General Description - White water based glue. Dries clear. Perfect for dioramas and paper products.

Works on: what material and/or surface does it bond well to  It is compatible with paper, wood, fabric, leather, foam board, and styrofoam.

Doesn’t work on: what materials and/or surfaces doesn’t it bond well to - bonds to most materials that I have tried but best for paper, foam core, polybak (laser board)

Drying time: seconds, days - Dries fast - a minute or two.

Strength: how good does it hold - Holds well, strong bond.

Flexibility: is the bond at all flexible when dry - Compared to standard wood glues, this craft bond dries into a softer consistency to help provide shock protection.

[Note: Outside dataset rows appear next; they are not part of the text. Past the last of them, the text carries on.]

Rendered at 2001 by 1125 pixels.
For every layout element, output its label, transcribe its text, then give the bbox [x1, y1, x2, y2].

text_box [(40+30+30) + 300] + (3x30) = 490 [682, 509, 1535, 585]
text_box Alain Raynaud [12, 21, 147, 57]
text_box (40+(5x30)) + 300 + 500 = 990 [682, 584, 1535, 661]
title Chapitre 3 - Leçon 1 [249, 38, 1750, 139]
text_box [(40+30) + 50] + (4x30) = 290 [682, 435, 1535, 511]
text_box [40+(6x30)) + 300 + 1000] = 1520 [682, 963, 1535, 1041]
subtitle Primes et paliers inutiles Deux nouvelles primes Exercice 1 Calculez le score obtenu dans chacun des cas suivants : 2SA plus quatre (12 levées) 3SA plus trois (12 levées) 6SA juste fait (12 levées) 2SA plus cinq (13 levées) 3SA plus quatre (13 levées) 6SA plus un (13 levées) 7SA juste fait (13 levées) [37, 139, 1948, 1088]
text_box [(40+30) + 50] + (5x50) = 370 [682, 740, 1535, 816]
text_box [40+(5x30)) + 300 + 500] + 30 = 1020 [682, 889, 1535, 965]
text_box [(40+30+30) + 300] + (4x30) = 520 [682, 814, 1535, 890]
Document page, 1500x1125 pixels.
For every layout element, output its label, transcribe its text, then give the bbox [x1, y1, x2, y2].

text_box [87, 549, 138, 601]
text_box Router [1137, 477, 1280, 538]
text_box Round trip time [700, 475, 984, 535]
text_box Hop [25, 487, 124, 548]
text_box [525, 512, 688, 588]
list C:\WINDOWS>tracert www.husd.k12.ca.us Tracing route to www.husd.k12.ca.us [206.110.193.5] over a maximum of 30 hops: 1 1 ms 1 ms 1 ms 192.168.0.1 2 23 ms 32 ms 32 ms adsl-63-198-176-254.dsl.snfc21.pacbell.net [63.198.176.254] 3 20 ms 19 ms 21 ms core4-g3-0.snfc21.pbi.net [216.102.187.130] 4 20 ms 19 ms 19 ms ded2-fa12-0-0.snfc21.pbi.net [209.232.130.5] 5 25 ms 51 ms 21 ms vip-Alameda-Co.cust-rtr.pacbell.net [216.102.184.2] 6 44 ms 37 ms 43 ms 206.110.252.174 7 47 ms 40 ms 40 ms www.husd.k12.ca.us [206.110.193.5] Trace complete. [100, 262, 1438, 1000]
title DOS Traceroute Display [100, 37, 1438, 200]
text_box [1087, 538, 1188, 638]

Application: how to best apply it or tricks and tips. - Glue bottle has a fine tip. Great for accurate application.

Cleanup: can you clean off excess easily and is solvent needed - Cleans with water while still wet. Damp cloth works.

Stability: how long/well does the glue last in container after opening - a few months is the longest I've let one sit.

Best used on: what materials/things is this your go to Paper structures is what I use it for the most. Like Sankei buildings. Also, it does not transfer excessive water to paper, so the joints remain wrinkle-free. Looks like a white PVA glue but dries very fast and achieves a very strong (transparent of course) bond. Good for clear parts.